* _Problem statement_: Could you rewrite every line of the data below as a numbered list, skipping any blank lines and leaving the pictures out?

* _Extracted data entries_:
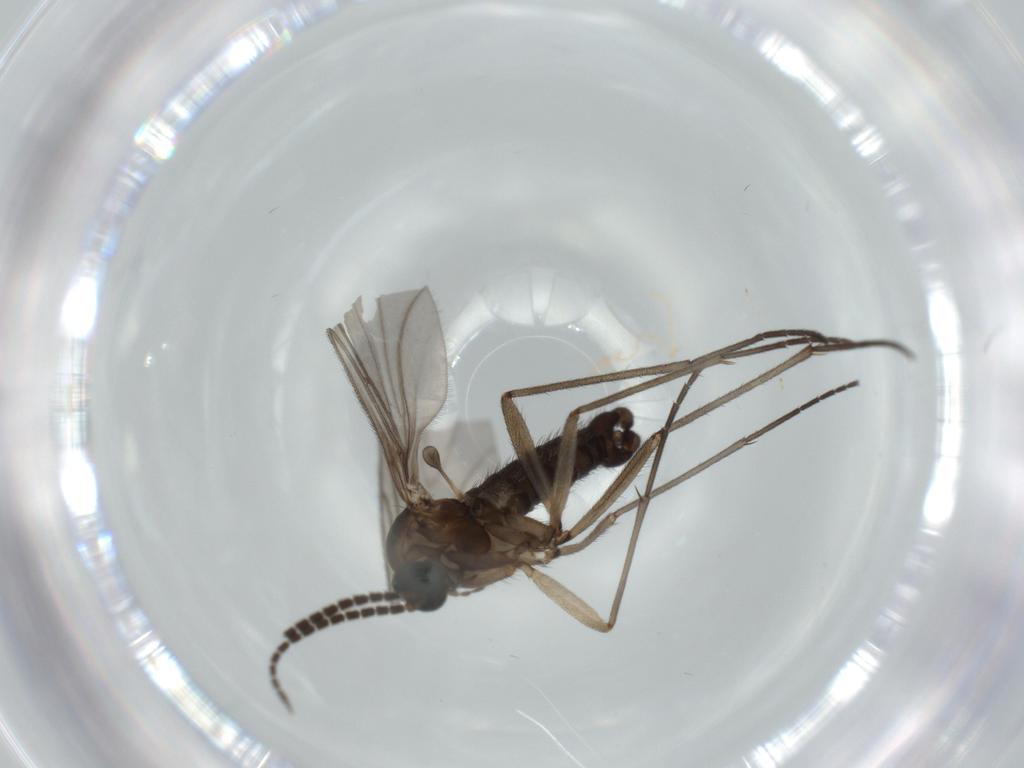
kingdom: Animalia
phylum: Arthropoda
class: Insecta
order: Diptera
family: Sciaridae
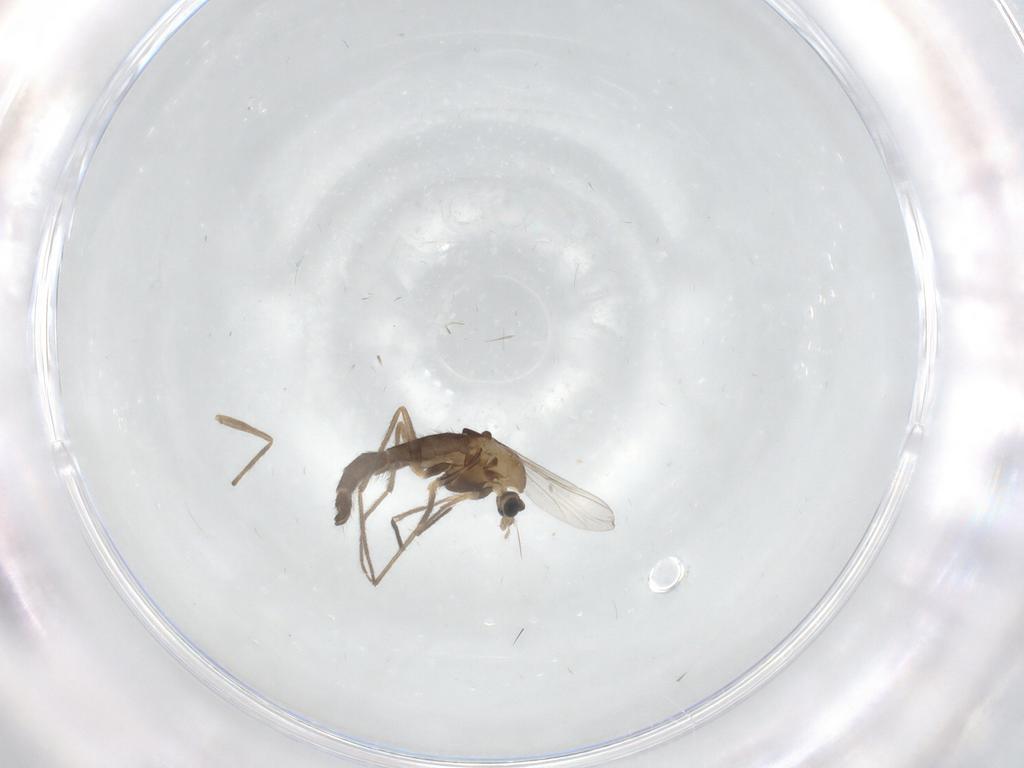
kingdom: Animalia
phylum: Arthropoda
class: Insecta
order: Diptera
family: Chironomidae
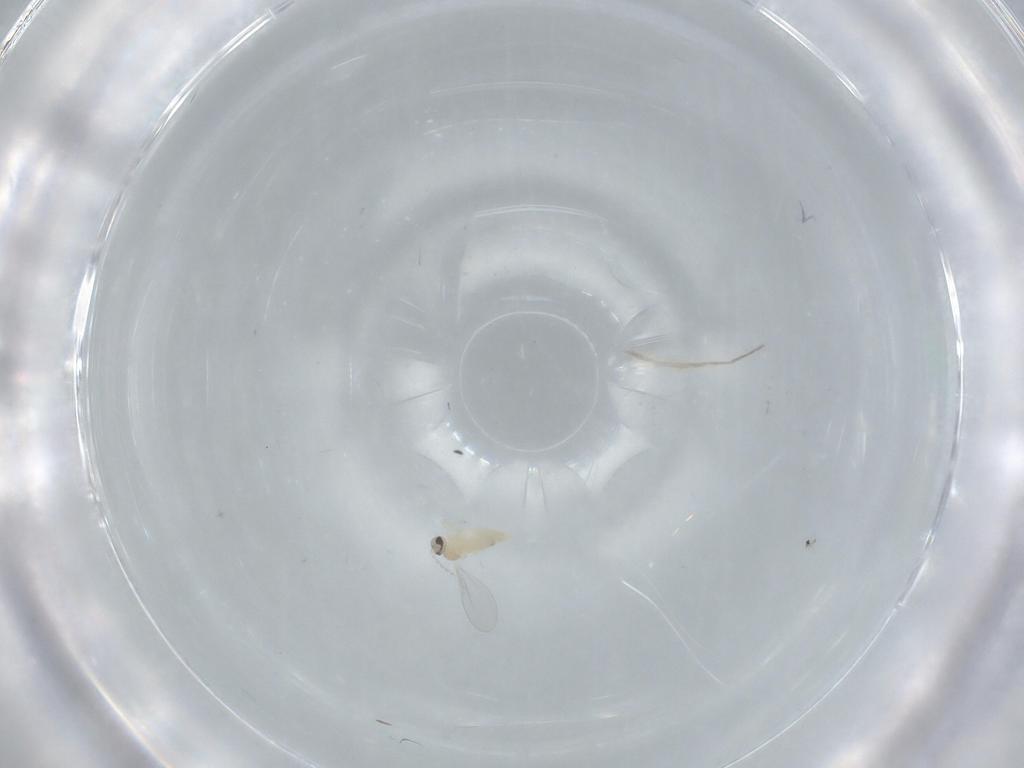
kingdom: Animalia
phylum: Arthropoda
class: Insecta
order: Diptera
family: Cecidomyiidae
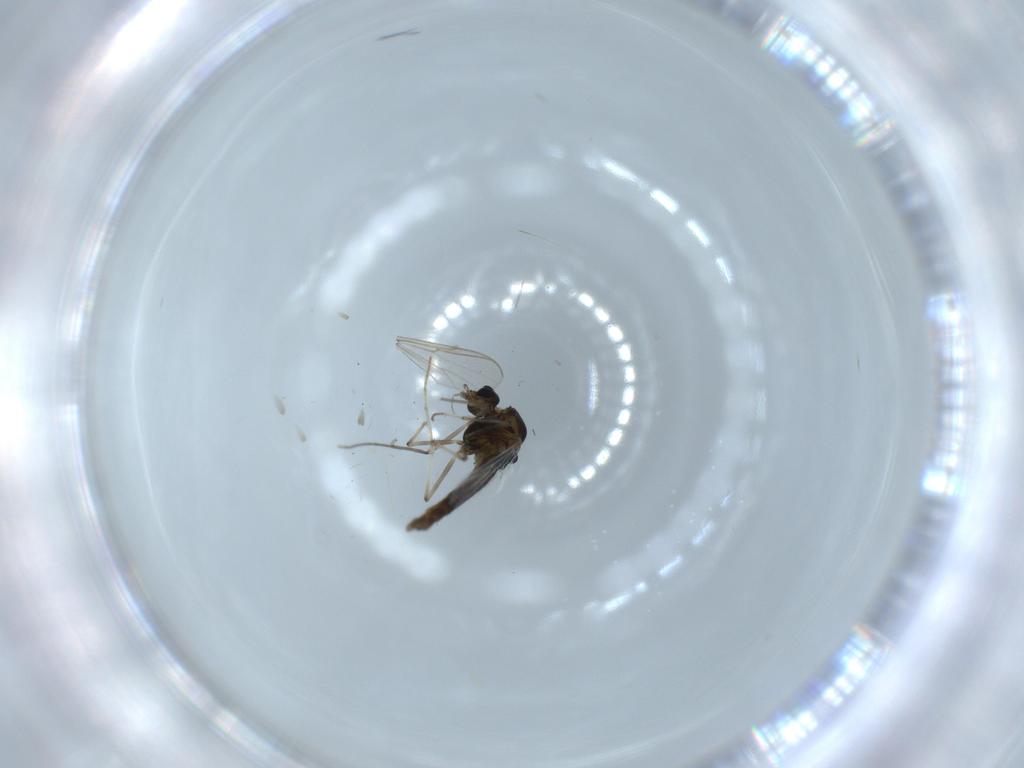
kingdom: Animalia
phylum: Arthropoda
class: Insecta
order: Diptera
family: Chironomidae
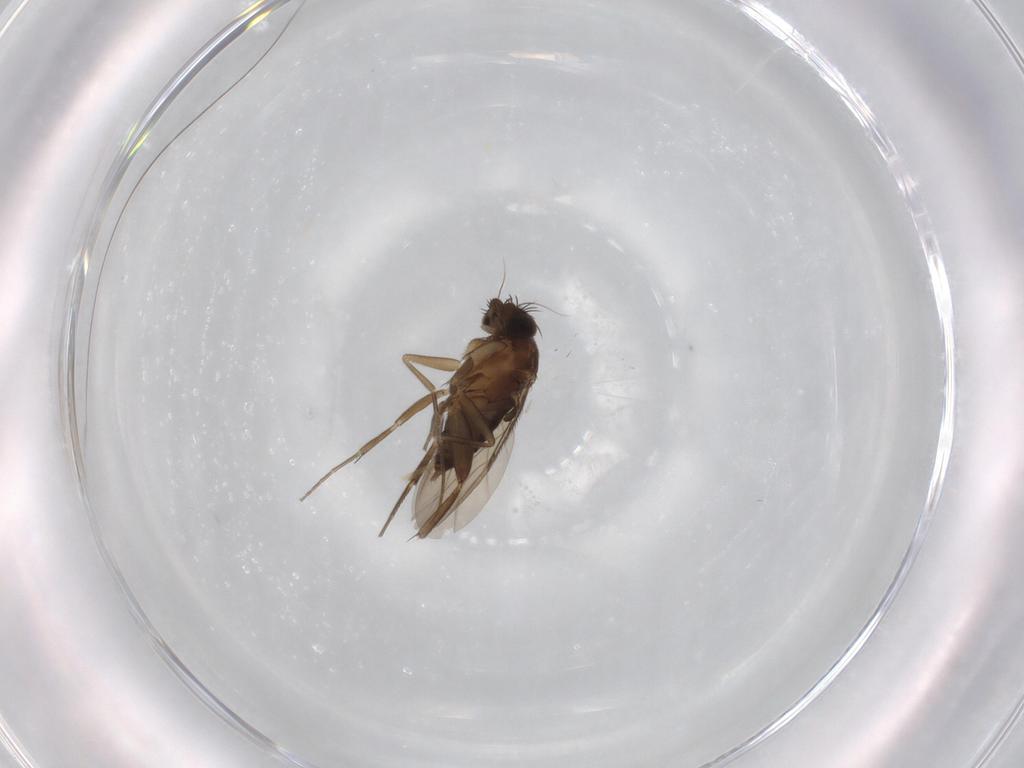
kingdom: Animalia
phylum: Arthropoda
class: Insecta
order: Diptera
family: Phoridae
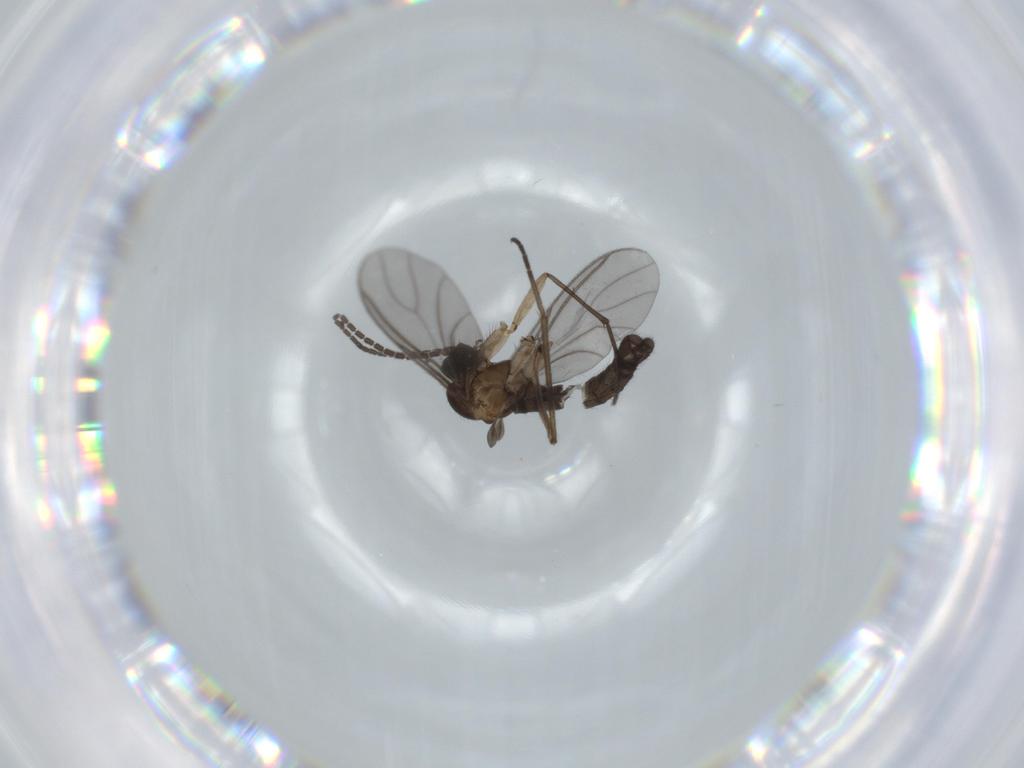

* _Reply_:
1. kingdom: Animalia
2. phylum: Arthropoda
3. class: Insecta
4. order: Diptera
5. family: Sciaridae
6. kingdom: Animalia
7. phylum: Arthropoda
8. class: Insecta
9. order: Diptera
10. family: Chironomidae
11. kingdom: Animalia
12. phylum: Arthropoda
13. class: Insecta
14. order: Diptera
15. family: Cecidomyiidae
16. kingdom: Animalia
17. phylum: Arthropoda
18. class: Insecta
19. order: Diptera
20. family: Chironomidae
21. kingdom: Animalia
22. phylum: Arthropoda
23. class: Insecta
24. order: Diptera
25. family: Phoridae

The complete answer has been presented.